Industri kelapa sawit di Indonesia pada awalnya adalah bisnis modal besar. Bahkan industri sawit pada mulanya dan tidak melibatkan masyarakat atau perorangan. Barulah pada tahun 1979, sejumlah kelompok tani mulai ikut serta menanam pohon kelapa sawit.
Munculnya para petani perorangan dalam mengelola perkebunan secara mandiri memberi manfaat ganda pada industri ini. Pertama terjadinya peningkatan taraf ekonomi masyarakat lokal. Kedua, adanya pemanfaatan lahan yang sebagian di antaranya merupakan area terlantar di sejumlah daerah, terutama Sumatera.
Data Kementerian Pertanian (Kementan) menyebutkan, pada tahun 1979, total lahan yang sawit yang dikelola petani perorangan tercatat seluas 3.125 hektar. Sementara lahan milik perusahaan berjumlah seluas 260.939.
Seiring perjalanan waktu, pada 2017, Kementan menyebutkan jika jumlah lahan milik perorangan melonjak pesat yakni mencapai 4,75 juta hektare. Ini lebih dari 30 persen dari total 12.30 juta hektar lahan perkebunan sawit yang ada di Indonesia.
Besarnya lahan yang dikelola petani perorangan itu membuat sejumlah konsekuensi baru. Pasalnya beberapa lahan milik petani perorangan tersebut ada yang berasal dari kawasan hutan produksi dan tak boleh dialihfungsikan. Namun karena sosialisasi yang kurang, maka lahan tersebut menjadi area perkebunan sawit, sehingga kerap dituding tak menjalankan prinsip "Berkelanjutan".
Masalah-masalah tersebut kerap kali menjadi senjata bagi negara-negara Uni Eropa dalam menyerang keberadaan industri sawit di Indonesia. Mereka mengkampanyekan hal negatif yang menyudutkan Indonesia. Namun praktek-praktek pengalihan lahan/hutan menjadi perkebunan sawit tersebut tak hanya terjadi pada petani sawit perorangan.

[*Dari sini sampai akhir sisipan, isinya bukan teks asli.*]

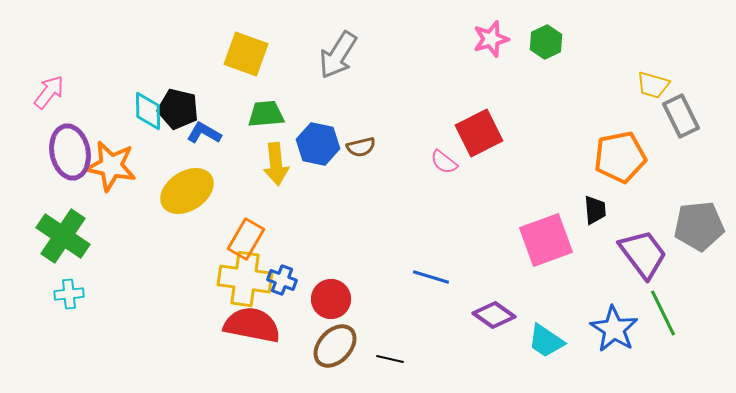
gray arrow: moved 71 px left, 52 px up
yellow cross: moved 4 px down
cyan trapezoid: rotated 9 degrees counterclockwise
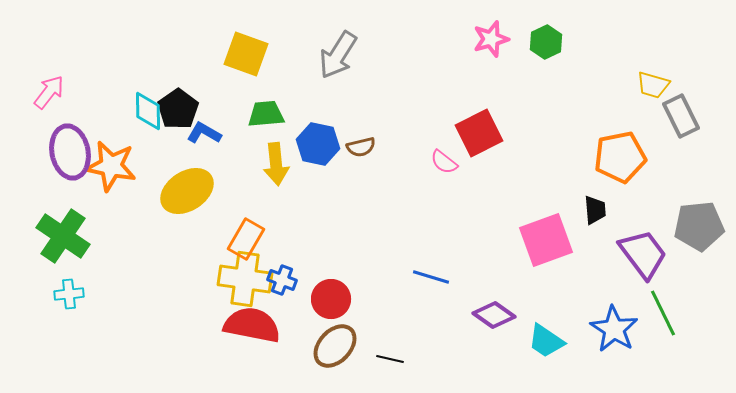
black pentagon: rotated 24 degrees clockwise
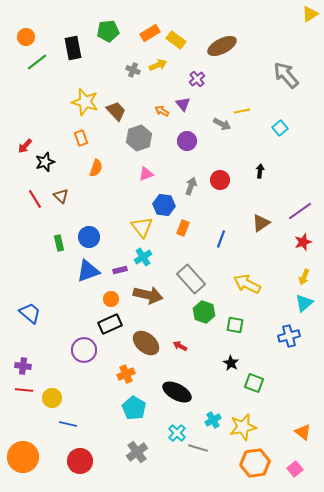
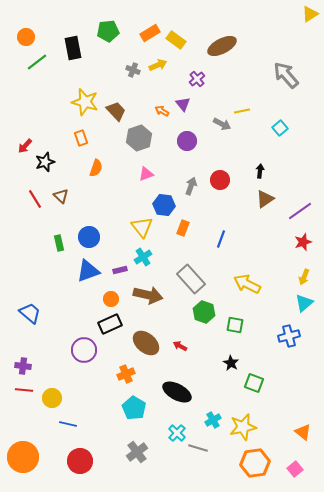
brown triangle at (261, 223): moved 4 px right, 24 px up
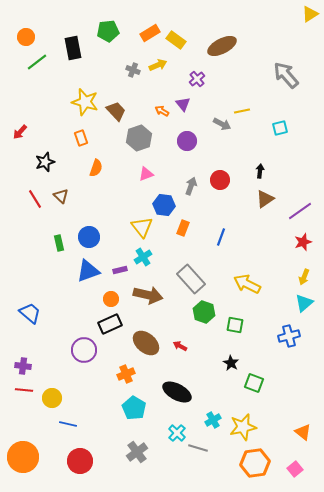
cyan square at (280, 128): rotated 28 degrees clockwise
red arrow at (25, 146): moved 5 px left, 14 px up
blue line at (221, 239): moved 2 px up
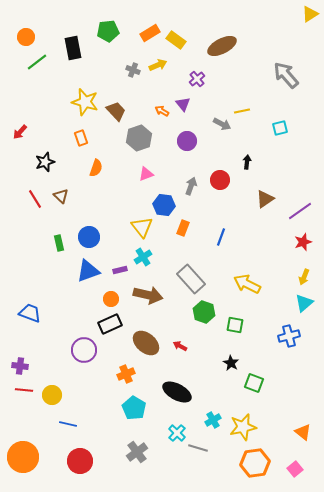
black arrow at (260, 171): moved 13 px left, 9 px up
blue trapezoid at (30, 313): rotated 20 degrees counterclockwise
purple cross at (23, 366): moved 3 px left
yellow circle at (52, 398): moved 3 px up
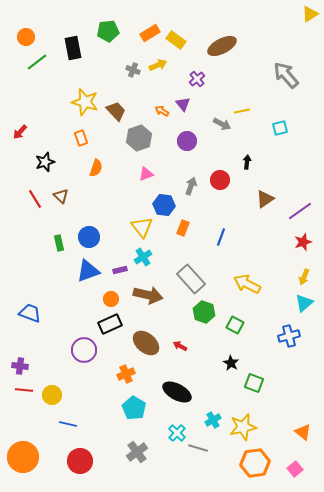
green square at (235, 325): rotated 18 degrees clockwise
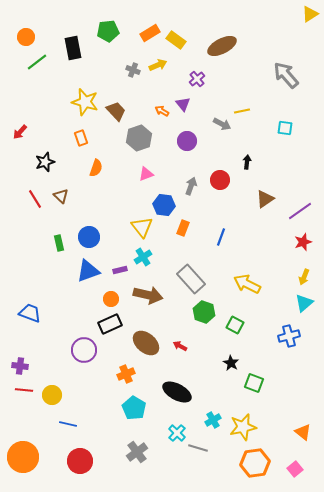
cyan square at (280, 128): moved 5 px right; rotated 21 degrees clockwise
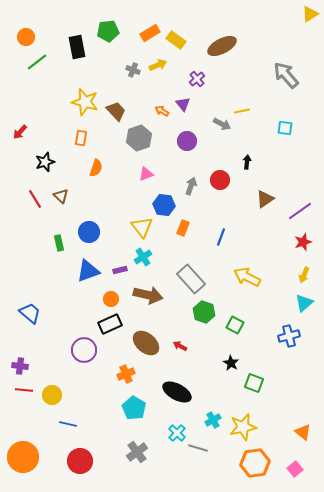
black rectangle at (73, 48): moved 4 px right, 1 px up
orange rectangle at (81, 138): rotated 28 degrees clockwise
blue circle at (89, 237): moved 5 px up
yellow arrow at (304, 277): moved 2 px up
yellow arrow at (247, 284): moved 7 px up
blue trapezoid at (30, 313): rotated 20 degrees clockwise
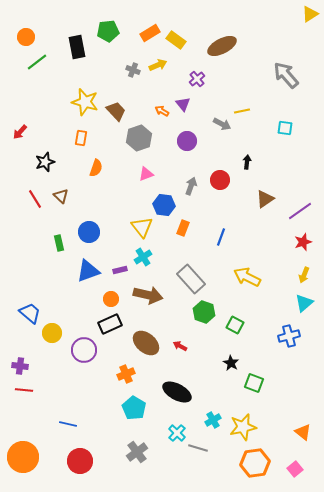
yellow circle at (52, 395): moved 62 px up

Selain isu-isu lingkungan ini, para petani perorangan ini tanpa disadari juga harus menghadapi masalah penting lain, yaitu tingkat produktivitas hasil perkebunan mereka.
Berdasarkan data yang Kementan, tingkat produktivitas lahan milik petani kerap jauh di bawah kebun milik perusahaan atau korporasi. Ini dapat dimaklumi sumber daya atau dana milik perusahaan perkebunan memungkinkan mereka untuk merawat pohon dan lahan agar produktifitas tetap terjaga. Sementara petani perorangan perawatan lebih minim. Lahan perorangan atau kelompok tani, kerap terhambat modal dan sumber daya guna mempertahankan kualitas batang pohon kelapa sawit yang mereka miliki.
Pemerintah kini sudah mulai merevitalisasi dan meningkatkan produksi kelapa sawit milik petani perorangan lewat Program Peremajaan Sawit Rakyat (PSR). Hal ini dilakukan agar produktivitas perkebunan sawit rakyat itu membaik. PSR diharapkan menjadi fondasi baru dalam pembangunan perkebunan kelapa sawit rakyat.
Perlu diingat, penggantian pohon sawit tua dengan yang muda harus juga mencakup peningkatan produktifitas. Ini bukan sekedar bicara pohon baru, namun harus dilihat dalam kerangka yang lebih luas atau makro, berupa penataan ulang perkebunan milik rakyat itu sendiri.
Agar program PSR bisa mencapai target, maka pemerintah harus menentukan desain seperti apa yang diinginkan. Sebab, jika hanya sekedar mengganti, sejumlah masalah besar akan menghadang beberapa tahun kemudian. Salah satunya adalah singkronisasi antara pemerintah pusat dan daerah.